--- Begin ---
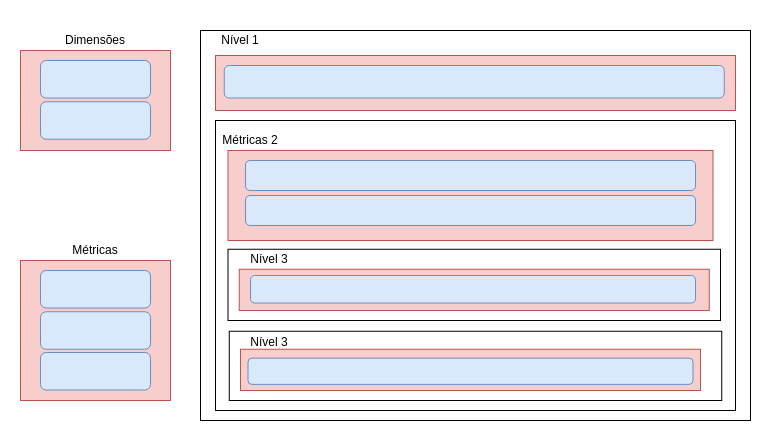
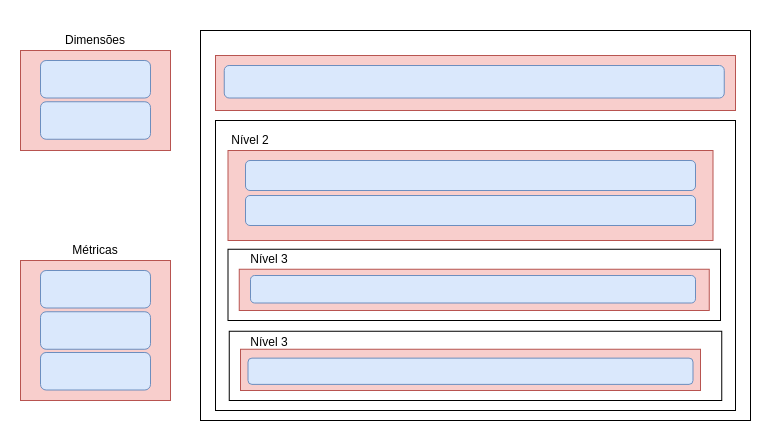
  <mxCell id="0" />
  <mxCell id="1" parent="0" />
  <mxCell id="2" value="Dimensões" style="text;html=1;strokeColor=none;fillColor=none;align=center;verticalAlign=middle;whiteSpace=wrap;rounded=0;" parent="1" vertex="1"><mxGeometry x="65" y="20" width="60" height="40" as="geometry" /></mxCell>
  <mxCell id="3" value="Métricas" style="text;html=1;strokeColor=none;fillColor=none;align=center;verticalAlign=middle;whiteSpace=wrap;rounded=0;" parent="1" vertex="1"><mxGeometry x="65" y="230" width="60" height="40" as="geometry" /></mxCell>
  <mxCell id="4" value="" style="rounded=0;whiteSpace=wrap;html=1;fillColor=#f8cecc;strokeColor=#b85450;" parent="1" vertex="1"><mxGeometry x="20" y="260" width="150" height="140" as="geometry" /></mxCell>
  <mxCell id="5" value="" style="rounded=1;whiteSpace=wrap;html=1;fillColor=#dae8fc;strokeColor=#6c8ebf;" parent="1" vertex="1"><mxGeometry x="40" y="270" width="110" height="37.5" as="geometry" /></mxCell>
  <mxCell id="6" value="" style="rounded=0;whiteSpace=wrap;html=1;" parent="1" vertex="1"><mxGeometry x="200" y="30" width="550" height="390" as="geometry" /></mxCell>
- <mxCell id="7" value="Nível 1" style="text;html=1;strokeColor=none;fillColor=none;align=center;verticalAlign=middle;whiteSpace=wrap;rounded=0;" parent="1" vertex="1"><mxGeometry x="200" y="30" width="80" height="20" as="geometry" /></mxCell>
  <mxCell id="8" value="" style="rounded=0;whiteSpace=wrap;html=1;" parent="1" vertex="1"><mxGeometry x="215" y="120" width="520" height="290" as="geometry" /></mxCell>
- <mxCell id="9" value="Métricas 2" style="text;html=1;strokeColor=none;fillColor=none;align=center;verticalAlign=middle;whiteSpace=wrap;rounded=0;" parent="1" vertex="1"><mxGeometry x="210" y="130" width="80" height="20" as="geometry" /></mxCell>
+ <mxCell id="9" value="Nível 2" style="text;html=1;strokeColor=none;fillColor=none;align=center;verticalAlign=middle;whiteSpace=wrap;rounded=0;" parent="1" vertex="1"><mxGeometry x="210" y="130" width="80" height="20" as="geometry" /></mxCell>
  <mxCell id="10" value="" style="rounded=0;whiteSpace=wrap;html=1;fillColor=#f8cecc;strokeColor=#b85450;" parent="1" vertex="1"><mxGeometry x="215" y="55" width="520" height="55" as="geometry" /></mxCell>
  <mxCell id="11" value="" style="rounded=1;whiteSpace=wrap;html=1;fillColor=#dae8fc;strokeColor=#6c8ebf;" parent="1" vertex="1"><mxGeometry x="223.75" y="65" width="500" height="32.5" as="geometry" /></mxCell>
  <mxCell id="12" value="" style="rounded=0;whiteSpace=wrap;html=1;fillColor=#f8cecc;strokeColor=#b85450;" parent="1" vertex="1"><mxGeometry x="227.5" y="150" width="485" height="90" as="geometry" /></mxCell>
  <mxCell id="13" value="" style="rounded=1;whiteSpace=wrap;html=1;fillColor=#dae8fc;strokeColor=#6c8ebf;" parent="1" vertex="1"><mxGeometry x="245" y="160" width="450" height="30" as="geometry" /></mxCell>
  <mxCell id="14" value="" style="rounded=1;whiteSpace=wrap;html=1;fillColor=#dae8fc;strokeColor=#6c8ebf;" parent="1" vertex="1"><mxGeometry x="245" y="195" width="450" height="30" as="geometry" /></mxCell>
  <mxCell id="15" value="" style="rounded=0;whiteSpace=wrap;html=1;" parent="1" vertex="1"><mxGeometry x="227.5" y="248.75" width="492.5" height="71.25" as="geometry" /></mxCell>
  <mxCell id="16" value="" style="rounded=0;whiteSpace=wrap;html=1;fillColor=#f8cecc;strokeColor=#b85450;" parent="1" vertex="1"><mxGeometry x="238.75" y="268.75" width="470" height="41.25" as="geometry" /></mxCell>
  <mxCell id="17" value="Nível 3" style="text;html=1;strokeColor=none;fillColor=none;align=center;verticalAlign=middle;whiteSpace=wrap;rounded=0;" parent="1" vertex="1"><mxGeometry x="228.75" y="248.75" width="80" height="20" as="geometry" /></mxCell>
  <mxCell id="18" value="" style="rounded=0;whiteSpace=wrap;html=1;" parent="1" vertex="1"><mxGeometry x="228.75" y="330.75" width="492.5" height="69.25" as="geometry" /></mxCell>
  <mxCell id="19" value="Nível 3" style="text;html=1;strokeColor=none;fillColor=none;align=center;verticalAlign=middle;whiteSpace=wrap;rounded=0;" parent="1" vertex="1"><mxGeometry x="228.75" y="332" width="80" height="20" as="geometry" /></mxCell>
  <mxCell id="20" value="" style="rounded=0;whiteSpace=wrap;html=1;fillColor=#f8cecc;strokeColor=#b85450;" parent="1" vertex="1"><mxGeometry x="240" y="348.75" width="460" height="41.25" as="geometry" /></mxCell>
  <mxCell id="21" value="" style="rounded=1;whiteSpace=wrap;html=1;fillColor=#dae8fc;strokeColor=#6c8ebf;" parent="1" vertex="1"><mxGeometry x="250" y="275" width="445" height="27.5" as="geometry" /></mxCell>
  <mxCell id="22" value="" style="rounded=1;whiteSpace=wrap;html=1;fillColor=#dae8fc;strokeColor=#6c8ebf;" parent="1" vertex="1"><mxGeometry x="247.5" y="357.63" width="445" height="26.25" as="geometry" /></mxCell>
  <mxCell id="23" value="" style="rounded=1;whiteSpace=wrap;html=1;fillColor=#dae8fc;strokeColor=#6c8ebf;" vertex="1" parent="1"><mxGeometry x="40" y="311.25" width="110" height="37.5" as="geometry" /></mxCell>
  <mxCell id="24" value="" style="rounded=1;whiteSpace=wrap;html=1;fillColor=#dae8fc;strokeColor=#6c8ebf;" vertex="1" parent="1"><mxGeometry x="40" y="352" width="110" height="37.5" as="geometry" /></mxCell>
  <mxCell id="25" value="" style="rounded=0;whiteSpace=wrap;html=1;fillColor=#f8cecc;strokeColor=#b85450;" vertex="1" parent="1"><mxGeometry x="20" y="50" width="150" height="100" as="geometry" /></mxCell>
  <mxCell id="26" value="" style="rounded=1;whiteSpace=wrap;html=1;fillColor=#dae8fc;strokeColor=#6c8ebf;" vertex="1" parent="1"><mxGeometry x="40" y="60" width="110" height="37.5" as="geometry" /></mxCell>
  <mxCell id="27" value="" style="rounded=1;whiteSpace=wrap;html=1;fillColor=#dae8fc;strokeColor=#6c8ebf;" vertex="1" parent="1"><mxGeometry x="40" y="101.25" width="110" height="37.5" as="geometry" /></mxCell>
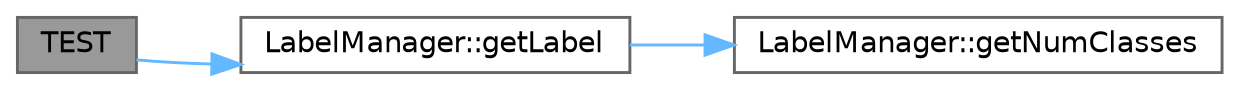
--- End ---
▶ Given instruction:
State how many of the lines above contain the string "Métricas", giving only the number.

▶ Result of the task:
2